#### Task requirements
Please retype the records below exactly, from the first line down to and including the line with "Tobacco Cessation".

○ ○ ○

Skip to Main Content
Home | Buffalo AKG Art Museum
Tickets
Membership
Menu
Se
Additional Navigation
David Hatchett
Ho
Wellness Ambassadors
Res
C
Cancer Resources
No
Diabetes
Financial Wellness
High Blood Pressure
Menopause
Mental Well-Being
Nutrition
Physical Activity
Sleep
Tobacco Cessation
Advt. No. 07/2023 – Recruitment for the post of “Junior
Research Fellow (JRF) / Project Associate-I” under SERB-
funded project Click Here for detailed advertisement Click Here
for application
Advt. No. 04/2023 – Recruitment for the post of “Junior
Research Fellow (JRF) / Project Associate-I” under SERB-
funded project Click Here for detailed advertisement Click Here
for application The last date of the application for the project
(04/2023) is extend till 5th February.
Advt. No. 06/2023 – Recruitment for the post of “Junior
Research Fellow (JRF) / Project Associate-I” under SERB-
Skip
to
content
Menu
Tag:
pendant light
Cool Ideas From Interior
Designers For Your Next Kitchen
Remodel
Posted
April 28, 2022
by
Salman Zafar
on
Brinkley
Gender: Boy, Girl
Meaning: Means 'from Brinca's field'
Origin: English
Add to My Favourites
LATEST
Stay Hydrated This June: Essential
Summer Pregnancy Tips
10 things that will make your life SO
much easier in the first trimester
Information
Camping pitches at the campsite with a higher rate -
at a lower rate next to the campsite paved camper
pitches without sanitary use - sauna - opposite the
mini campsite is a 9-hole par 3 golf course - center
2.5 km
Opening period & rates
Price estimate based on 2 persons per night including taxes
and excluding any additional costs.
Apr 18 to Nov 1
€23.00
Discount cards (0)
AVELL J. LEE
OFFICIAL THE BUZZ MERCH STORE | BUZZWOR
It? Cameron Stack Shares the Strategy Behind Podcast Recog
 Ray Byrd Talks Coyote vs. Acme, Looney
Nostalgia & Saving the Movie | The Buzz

○ ○ ○

#### Finished task
Skip to Main Content
Home | Buffalo AKG Art Museum
Tickets
Membership
Menu
Se
Additional Navigation
David Hatchett
Ho
Wellness Ambassadors
Res
C
Cancer Resources
No
Diabetes
Financial Wellness
High Blood Pressure
Menopause
Mental Well-Being
Nutrition
Physical Activity
Sleep
Tobacco Cessation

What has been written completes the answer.